• **PROBLEM TO SOLVE**
Nothing in the data below may be left out; return all of it exactly.

• **GIVEN DATA**
+++++
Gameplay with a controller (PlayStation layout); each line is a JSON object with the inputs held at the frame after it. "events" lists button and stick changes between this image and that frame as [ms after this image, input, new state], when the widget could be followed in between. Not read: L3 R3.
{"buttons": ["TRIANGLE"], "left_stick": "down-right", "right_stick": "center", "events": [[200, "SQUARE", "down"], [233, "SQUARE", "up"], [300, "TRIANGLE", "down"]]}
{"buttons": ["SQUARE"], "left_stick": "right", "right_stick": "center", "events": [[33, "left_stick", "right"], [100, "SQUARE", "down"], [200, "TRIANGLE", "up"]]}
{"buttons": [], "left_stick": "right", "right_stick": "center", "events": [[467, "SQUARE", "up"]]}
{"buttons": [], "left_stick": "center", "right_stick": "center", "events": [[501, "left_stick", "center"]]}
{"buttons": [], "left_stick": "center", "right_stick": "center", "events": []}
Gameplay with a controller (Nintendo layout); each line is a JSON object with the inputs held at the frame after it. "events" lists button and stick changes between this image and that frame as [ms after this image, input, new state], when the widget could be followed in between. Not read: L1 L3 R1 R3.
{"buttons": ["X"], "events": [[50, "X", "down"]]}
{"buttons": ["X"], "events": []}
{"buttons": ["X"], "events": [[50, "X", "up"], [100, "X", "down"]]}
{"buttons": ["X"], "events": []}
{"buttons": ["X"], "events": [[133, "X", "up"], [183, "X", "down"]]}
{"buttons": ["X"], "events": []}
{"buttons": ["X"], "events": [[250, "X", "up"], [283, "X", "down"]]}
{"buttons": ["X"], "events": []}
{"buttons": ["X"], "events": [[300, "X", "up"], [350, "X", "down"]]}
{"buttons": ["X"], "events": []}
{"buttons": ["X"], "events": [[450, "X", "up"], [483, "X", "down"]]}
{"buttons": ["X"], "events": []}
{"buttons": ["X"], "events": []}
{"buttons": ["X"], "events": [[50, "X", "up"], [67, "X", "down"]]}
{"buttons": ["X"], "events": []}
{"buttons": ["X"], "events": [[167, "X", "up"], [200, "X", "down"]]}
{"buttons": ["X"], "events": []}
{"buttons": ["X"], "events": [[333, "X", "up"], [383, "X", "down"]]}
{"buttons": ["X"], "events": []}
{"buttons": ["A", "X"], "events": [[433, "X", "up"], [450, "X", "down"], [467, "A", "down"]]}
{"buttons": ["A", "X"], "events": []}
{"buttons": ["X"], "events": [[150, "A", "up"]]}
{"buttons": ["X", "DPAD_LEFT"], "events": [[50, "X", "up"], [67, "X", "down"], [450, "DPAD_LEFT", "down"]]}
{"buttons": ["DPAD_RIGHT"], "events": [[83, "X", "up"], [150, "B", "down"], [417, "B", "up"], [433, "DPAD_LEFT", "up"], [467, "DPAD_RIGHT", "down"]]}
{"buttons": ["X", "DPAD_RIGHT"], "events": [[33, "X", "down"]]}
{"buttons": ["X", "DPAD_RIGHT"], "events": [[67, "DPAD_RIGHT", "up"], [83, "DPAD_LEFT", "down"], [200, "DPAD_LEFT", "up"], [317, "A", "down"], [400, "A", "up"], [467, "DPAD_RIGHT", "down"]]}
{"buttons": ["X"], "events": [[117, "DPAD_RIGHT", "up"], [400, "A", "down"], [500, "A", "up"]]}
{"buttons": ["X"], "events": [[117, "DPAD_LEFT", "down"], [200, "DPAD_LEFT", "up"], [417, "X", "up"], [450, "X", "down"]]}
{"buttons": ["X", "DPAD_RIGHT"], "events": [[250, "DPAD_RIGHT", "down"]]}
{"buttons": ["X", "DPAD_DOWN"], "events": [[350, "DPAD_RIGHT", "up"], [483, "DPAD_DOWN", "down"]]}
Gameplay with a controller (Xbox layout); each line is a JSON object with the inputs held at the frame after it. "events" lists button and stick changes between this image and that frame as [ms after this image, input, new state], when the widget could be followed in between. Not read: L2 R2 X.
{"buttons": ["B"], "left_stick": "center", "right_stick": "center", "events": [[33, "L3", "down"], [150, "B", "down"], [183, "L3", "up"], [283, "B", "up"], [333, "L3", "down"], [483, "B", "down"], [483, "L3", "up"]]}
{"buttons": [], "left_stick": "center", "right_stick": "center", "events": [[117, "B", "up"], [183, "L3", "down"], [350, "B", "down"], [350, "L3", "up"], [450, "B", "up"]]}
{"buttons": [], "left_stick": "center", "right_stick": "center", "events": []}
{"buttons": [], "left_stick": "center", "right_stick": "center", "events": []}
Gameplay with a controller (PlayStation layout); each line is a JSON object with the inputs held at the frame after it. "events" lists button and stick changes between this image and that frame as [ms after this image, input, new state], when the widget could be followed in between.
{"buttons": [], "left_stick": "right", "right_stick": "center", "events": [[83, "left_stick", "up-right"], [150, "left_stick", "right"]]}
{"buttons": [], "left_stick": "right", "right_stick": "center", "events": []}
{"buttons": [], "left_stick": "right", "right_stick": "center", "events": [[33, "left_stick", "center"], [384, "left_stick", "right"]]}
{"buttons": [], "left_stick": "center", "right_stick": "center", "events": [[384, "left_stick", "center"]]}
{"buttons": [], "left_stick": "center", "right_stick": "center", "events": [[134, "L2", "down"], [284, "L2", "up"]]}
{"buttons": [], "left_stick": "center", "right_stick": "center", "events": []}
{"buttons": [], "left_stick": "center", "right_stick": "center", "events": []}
+++++
• **SOLUTION FOR THIS TASK**
Gameplay with a controller (PlayStation layout); each line is a JSON object with the inputs held at the frame after it. "events" lists button and stick changes between this image and that frame as [ms after this image, input, new state], when the widget could be followed in between. Not read: L3 R3.
{"buttons": ["TRIANGLE"], "left_stick": "down-right", "right_stick": "center", "events": [[200, "SQUARE", "down"], [233, "SQUARE", "up"], [300, "TRIANGLE", "down"]]}
{"buttons": ["SQUARE"], "left_stick": "right", "right_stick": "center", "events": [[33, "left_stick", "right"], [100, "SQUARE", "down"], [200, "TRIANGLE", "up"]]}
{"buttons": [], "left_stick": "right", "right_stick": "center", "events": [[467, "SQUARE", "up"]]}
{"buttons": [], "left_stick": "center", "right_stick": "center", "events": [[501, "left_stick", "center"]]}
{"buttons": [], "left_stick": "center", "right_stick": "center", "events": []}
Gameplay with a controller (Nintendo layout); each line is a JSON object with the inputs held at the frame after it. "events" lists button and stick changes between this image and that frame as [ms after this image, input, new state], when the widget could be followed in between. Not read: L1 L3 R1 R3.
{"buttons": ["X"], "events": [[50, "X", "down"]]}
{"buttons": ["X"], "events": []}
{"buttons": ["X"], "events": [[50, "X", "up"], [100, "X", "down"]]}
{"buttons": ["X"], "events": []}
{"buttons": ["X"], "events": [[133, "X", "up"], [183, "X", "down"]]}
{"buttons": ["X"], "events": []}
{"buttons": ["X"], "events": [[250, "X", "up"], [283, "X", "down"]]}
{"buttons": ["X"], "events": []}
{"buttons": ["X"], "events": [[300, "X", "up"], [350, "X", "down"]]}
{"buttons": ["X"], "events": []}
{"buttons": ["X"], "events": [[450, "X", "up"], [483, "X", "down"]]}
{"buttons": ["X"], "events": []}
{"buttons": ["X"], "events": []}
{"buttons": ["X"], "events": [[50, "X", "up"], [67, "X", "down"]]}
{"buttons": ["X"], "events": []}
{"buttons": ["X"], "events": [[167, "X", "up"], [200, "X", "down"]]}
{"buttons": ["X"], "events": []}
{"buttons": ["X"], "events": [[333, "X", "up"], [383, "X", "down"]]}
{"buttons": ["X"], "events": []}
{"buttons": ["A", "X"], "events": [[433, "X", "up"], [450, "X", "down"], [467, "A", "down"]]}
{"buttons": ["A", "X"], "events": []}
{"buttons": ["X"], "events": [[150, "A", "up"]]}
{"buttons": ["X", "DPAD_LEFT"], "events": [[50, "X", "up"], [67, "X", "down"], [450, "DPAD_LEFT", "down"]]}
{"buttons": ["DPAD_RIGHT"], "events": [[83, "X", "up"], [150, "B", "down"], [417, "B", "up"], [433, "DPAD_LEFT", "up"], [467, "DPAD_RIGHT", "down"]]}
{"buttons": ["X", "DPAD_RIGHT"], "events": [[33, "X", "down"]]}
{"buttons": ["X", "DPAD_RIGHT"], "events": [[67, "DPAD_RIGHT", "up"], [83, "DPAD_LEFT", "down"], [200, "DPAD_LEFT", "up"], [317, "A", "down"], [400, "A", "up"], [467, "DPAD_RIGHT", "down"]]}
{"buttons": ["X"], "events": [[117, "DPAD_RIGHT", "up"], [400, "A", "down"], [500, "A", "up"]]}
{"buttons": ["X"], "events": [[117, "DPAD_LEFT", "down"], [200, "DPAD_LEFT", "up"], [417, "X", "up"], [450, "X", "down"]]}
{"buttons": ["X", "DPAD_RIGHT"], "events": [[250, "DPAD_RIGHT", "down"]]}
{"buttons": ["X", "DPAD_DOWN"], "events": [[350, "DPAD_RIGHT", "up"], [483, "DPAD_DOWN", "down"]]}
Gameplay with a controller (Xbox layout); each line is a JSON object with the inputs held at the frame after it. "events" lists button and stick changes between this image and that frame as [ms after this image, input, new state], when the widget could be followed in between. Not read: L2 R2 X.
{"buttons": ["B"], "left_stick": "center", "right_stick": "center", "events": [[33, "L3", "down"], [150, "B", "down"], [183, "L3", "up"], [283, "B", "up"], [333, "L3", "down"], [483, "B", "down"], [483, "L3", "up"]]}
{"buttons": [], "left_stick": "center", "right_stick": "center", "events": [[117, "B", "up"], [183, "L3", "down"], [350, "B", "down"], [350, "L3", "up"], [450, "B", "up"]]}
{"buttons": [], "left_stick": "center", "right_stick": "center", "events": []}
{"buttons": [], "left_stick": "center", "right_stick": "center", "events": []}
Gameplay with a controller (PlayStation layout); each line is a JSON object with the inputs held at the frame after it. "events" lists button and stick changes between this image and that frame as [ms after this image, input, new state], when the widget could be followed in between.
{"buttons": [], "left_stick": "right", "right_stick": "center", "events": [[83, "left_stick", "up-right"], [150, "left_stick", "right"]]}
{"buttons": [], "left_stick": "right", "right_stick": "center", "events": []}
{"buttons": [], "left_stick": "right", "right_stick": "center", "events": [[33, "left_stick", "center"], [384, "left_stick", "right"]]}
{"buttons": [], "left_stick": "center", "right_stick": "center", "events": [[384, "left_stick", "center"]]}
{"buttons": [], "left_stick": "center", "right_stick": "center", "events": [[134, "L2", "down"], [284, "L2", "up"]]}
{"buttons": [], "left_stick": "center", "right_stick": "center", "events": []}
{"buttons": [], "left_stick": "center", "right_stick": "center", "events": []}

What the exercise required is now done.